| THE TASK |
Copy the rows below, swapping each "Preferences" for "Settings" and keeping all other text unchanged.

****

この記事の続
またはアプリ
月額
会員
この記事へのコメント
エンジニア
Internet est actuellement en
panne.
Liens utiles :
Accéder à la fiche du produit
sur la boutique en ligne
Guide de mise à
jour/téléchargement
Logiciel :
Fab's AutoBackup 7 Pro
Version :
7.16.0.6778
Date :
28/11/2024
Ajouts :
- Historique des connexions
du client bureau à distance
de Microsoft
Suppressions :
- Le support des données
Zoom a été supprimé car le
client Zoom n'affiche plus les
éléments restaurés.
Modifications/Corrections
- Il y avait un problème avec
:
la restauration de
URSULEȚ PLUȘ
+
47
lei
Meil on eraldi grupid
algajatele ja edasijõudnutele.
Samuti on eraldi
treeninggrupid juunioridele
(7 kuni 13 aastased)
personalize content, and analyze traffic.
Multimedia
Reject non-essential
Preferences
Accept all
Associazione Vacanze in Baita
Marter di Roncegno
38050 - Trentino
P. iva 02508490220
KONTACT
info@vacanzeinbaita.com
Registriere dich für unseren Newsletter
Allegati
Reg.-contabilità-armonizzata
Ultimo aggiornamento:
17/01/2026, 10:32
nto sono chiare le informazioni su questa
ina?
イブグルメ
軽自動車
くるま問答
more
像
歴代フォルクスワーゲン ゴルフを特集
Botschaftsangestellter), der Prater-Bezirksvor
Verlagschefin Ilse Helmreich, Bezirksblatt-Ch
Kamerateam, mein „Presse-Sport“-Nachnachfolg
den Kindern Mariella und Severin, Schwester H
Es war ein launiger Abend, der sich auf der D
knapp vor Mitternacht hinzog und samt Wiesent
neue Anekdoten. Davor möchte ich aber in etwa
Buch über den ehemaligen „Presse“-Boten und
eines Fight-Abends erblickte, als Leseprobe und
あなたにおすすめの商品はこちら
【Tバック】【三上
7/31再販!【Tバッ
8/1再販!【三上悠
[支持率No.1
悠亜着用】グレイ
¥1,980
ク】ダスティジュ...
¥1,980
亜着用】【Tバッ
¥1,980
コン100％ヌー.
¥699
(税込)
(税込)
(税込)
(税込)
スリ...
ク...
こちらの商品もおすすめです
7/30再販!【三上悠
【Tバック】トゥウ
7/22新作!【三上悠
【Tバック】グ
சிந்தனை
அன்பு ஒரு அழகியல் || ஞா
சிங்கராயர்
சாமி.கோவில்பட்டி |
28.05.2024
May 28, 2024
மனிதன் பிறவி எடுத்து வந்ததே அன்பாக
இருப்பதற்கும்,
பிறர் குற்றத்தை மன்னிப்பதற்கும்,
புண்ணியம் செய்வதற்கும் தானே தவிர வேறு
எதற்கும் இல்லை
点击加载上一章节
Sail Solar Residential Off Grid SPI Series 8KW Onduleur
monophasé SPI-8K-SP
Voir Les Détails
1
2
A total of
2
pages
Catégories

****

| RESULT |
この記事の続
またはアプリ
月額
会員
この記事へのコメント
エンジニア
Internet est actuellement en
panne.
Liens utiles :
Accéder à la fiche du produit
sur la boutique en ligne
Guide de mise à
jour/téléchargement
Logiciel :
Fab's AutoBackup 7 Pro
Version :
7.16.0.6778
Date :
28/11/2024
Ajouts :
- Historique des connexions
du client bureau à distance
de Microsoft
Suppressions :
- Le support des données
Zoom a été supprimé car le
client Zoom n'affiche plus les
éléments restaurés.
Modifications/Corrections
- Il y avait un problème avec
:
la restauration de
URSULEȚ PLUȘ
+
47
lei
Meil on eraldi grupid
algajatele ja edasijõudnutele.
Samuti on eraldi
treeninggrupid juunioridele
(7 kuni 13 aastased)
personalize content, and analyze traffic.
Multimedia
Reject non-essential
Settings
Accept all
Associazione Vacanze in Baita
Marter di Roncegno
38050 - Trentino
P. iva 02508490220
KONTACT
info@vacanzeinbaita.com
Registriere dich für unseren Newsletter
Allegati
Reg.-contabilità-armonizzata
Ultimo aggiornamento:
17/01/2026, 10:32
nto sono chiare le informazioni su questa
ina?
イブグルメ
軽自動車
くるま問答
more
像
歴代フォルクスワーゲン ゴルフを特集
Botschaftsangestellter), der Prater-Bezirksvor
Verlagschefin Ilse Helmreich, Bezirksblatt-Ch
Kamerateam, mein „Presse-Sport“-Nachnachfolg
den Kindern Mariella und Severin, Schwester H
Es war ein launiger Abend, der sich auf der D
knapp vor Mitternacht hinzog und samt Wiesent
neue Anekdoten. Davor möchte ich aber in etwa
Buch über den ehemaligen „Presse“-Boten und
eines Fight-Abends erblickte, als Leseprobe und
あなたにおすすめの商品はこちら
【Tバック】【三上
7/31再販!【Tバッ
8/1再販!【三上悠
[支持率No.1
悠亜着用】グレイ
¥1,980
ク】ダスティジュ...
¥1,980
亜着用】【Tバッ
¥1,980
コン100％ヌー.
¥699
(税込)
(税込)
(税込)
(税込)
スリ...
ク...
こちらの商品もおすすめです
7/30再販!【三上悠
【Tバック】トゥウ
7/22新作!【三上悠
【Tバック】グ
சிந்தனை
அன்பு ஒரு அழகியல் || ஞா
சிங்கராயர்
சாமி.கோவில்பட்டி |
28.05.2024
May 28, 2024
மனிதன் பிறவி எடுத்து வந்ததே அன்பாக
இருப்பதற்கும்,
பிறர் குற்றத்தை மன்னிப்பதற்கும்,
புண்ணியம் செய்வதற்கும் தானே தவிர வேறு
எதற்கும் இல்லை
点击加载上一章节
Sail Solar Residential Off Grid SPI Series 8KW Onduleur
monophasé SPI-8K-SP
Voir Les Détails
1
2
A total of
2
pages
Catégories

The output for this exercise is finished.